BENEDICT XVI GENERAL AUDIENCE Wednesday, 4 May 2011 Catechesis on Christian prayer Dear Brothers and Sisters,
Today I would like to begin a new series of Catecheses. After the series on the Fathers of the Church, on the great theologians of the Middle Ages and on great women, I would now like to choose a topic that is dear to all our hearts: it is the theme of prayer, and especially Christian prayer, the prayer, that is, which Jesus taught and which the Church continues to teach us. It is in fact in Jesus that man becomes able to approach God in the depth and intimacy of the relationship of fatherhood and sonship. Together with the first disciples, let us now turn with humble trust to the Teacher and ask him: “Lord, teach us to pray” (Lk 11:1).
In the upcoming Catechesis, in comparing Sacred Scripture, the great tradition of the Fathers of the Church, of the Teachers of spirituality and of the Liturgy, let us learn to live our relationship with the Lord, even more intensely as it were at a “school of prayer”. We know well, in fact, that prayer should not be taken for granted. It is necessary to learn how to pray, as it were acquiring this art ever anew; even those who are very advanced in spiritual life always feel the need to learn from Jesus, to learn how to pray authentically. We receive the first lesson from the Lord by his example. The Gospels describe Jesus to us in intimate and constant conversation with the Father: it is a profound communion of the One who came into the world not to do his will but that of the Father who sent him for the salvation of man.

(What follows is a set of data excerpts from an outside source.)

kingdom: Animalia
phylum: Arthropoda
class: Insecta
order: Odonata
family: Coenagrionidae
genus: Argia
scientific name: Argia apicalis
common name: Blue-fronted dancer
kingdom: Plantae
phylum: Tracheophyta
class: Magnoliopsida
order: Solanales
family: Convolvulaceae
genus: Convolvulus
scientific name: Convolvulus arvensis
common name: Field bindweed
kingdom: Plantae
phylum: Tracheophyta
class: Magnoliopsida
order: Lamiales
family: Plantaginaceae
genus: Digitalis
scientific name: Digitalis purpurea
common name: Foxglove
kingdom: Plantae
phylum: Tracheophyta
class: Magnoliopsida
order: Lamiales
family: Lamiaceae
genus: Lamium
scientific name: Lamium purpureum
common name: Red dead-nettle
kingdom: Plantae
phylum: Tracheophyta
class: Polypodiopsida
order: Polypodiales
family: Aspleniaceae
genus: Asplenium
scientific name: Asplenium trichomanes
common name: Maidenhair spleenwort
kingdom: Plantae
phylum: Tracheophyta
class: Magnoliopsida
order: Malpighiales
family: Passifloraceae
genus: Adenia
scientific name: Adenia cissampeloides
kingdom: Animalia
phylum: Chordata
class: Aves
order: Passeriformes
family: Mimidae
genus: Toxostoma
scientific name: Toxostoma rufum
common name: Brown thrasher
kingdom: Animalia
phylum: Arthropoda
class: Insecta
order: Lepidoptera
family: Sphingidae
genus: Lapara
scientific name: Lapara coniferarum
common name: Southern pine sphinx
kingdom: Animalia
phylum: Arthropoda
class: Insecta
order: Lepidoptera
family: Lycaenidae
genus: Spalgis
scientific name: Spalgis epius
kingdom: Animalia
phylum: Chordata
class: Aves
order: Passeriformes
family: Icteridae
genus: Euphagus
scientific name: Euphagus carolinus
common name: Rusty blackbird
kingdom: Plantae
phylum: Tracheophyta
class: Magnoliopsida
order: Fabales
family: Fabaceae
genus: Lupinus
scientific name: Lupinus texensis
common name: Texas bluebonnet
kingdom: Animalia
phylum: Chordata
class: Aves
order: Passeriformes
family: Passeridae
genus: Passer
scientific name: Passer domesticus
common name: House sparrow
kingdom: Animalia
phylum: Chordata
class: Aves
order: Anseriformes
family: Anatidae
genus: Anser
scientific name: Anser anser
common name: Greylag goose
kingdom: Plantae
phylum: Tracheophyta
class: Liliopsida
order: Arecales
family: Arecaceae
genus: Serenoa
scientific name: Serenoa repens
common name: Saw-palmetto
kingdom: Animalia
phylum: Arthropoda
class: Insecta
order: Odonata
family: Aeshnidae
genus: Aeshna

At this first Catechesis, as an introduction I would like to propose several examples of prayer in the ancient cultures, to show that practically always and everywhere they were addressed to God. I shall start with ancient Egypt, as an example. Here a blind man, asking the divinity to restore his sight, testifies to something universally human. This is a pure and simple prayer of petition by someone who is suffering. This man prays: “My heart longs to see you.... You who made me see the darkness, create light for me, so that I may see you! Bend your beloved face over me” (A. Barucq — F. Daumas, Hymnes et prières de l’Egypte ancienne, Paris 1980). That I may see you; this is the essence of the prayer! In the religions of Mesopotamia an arcane, paralyzing sense of guilt predominated, but which was not devoid of the hope of redemption and liberation on God’s part. We may thus appreciate this entreaty by a believer of those ancient cultures, formulated in these words: “O God who are indulgent even in the greatest sin, absolve me from my sin.... Look, O Lord at your tired servant and blow your breeze upon him: forgive him without delay. Alleviate your severe punishment. Freed from bonds, grant that I may breathe anew, break my chains, loosen the fetters that bind me” (M.-J. Seux, Hymnes et Prières aux Dieux de Babylone et d’Assyrie, Paris 1976). These are words that demonstrate how the human being, in his search for God, had intuited, if vaguely, on the one hand his own guilt and on the other, aspects of divine mercy and goodness.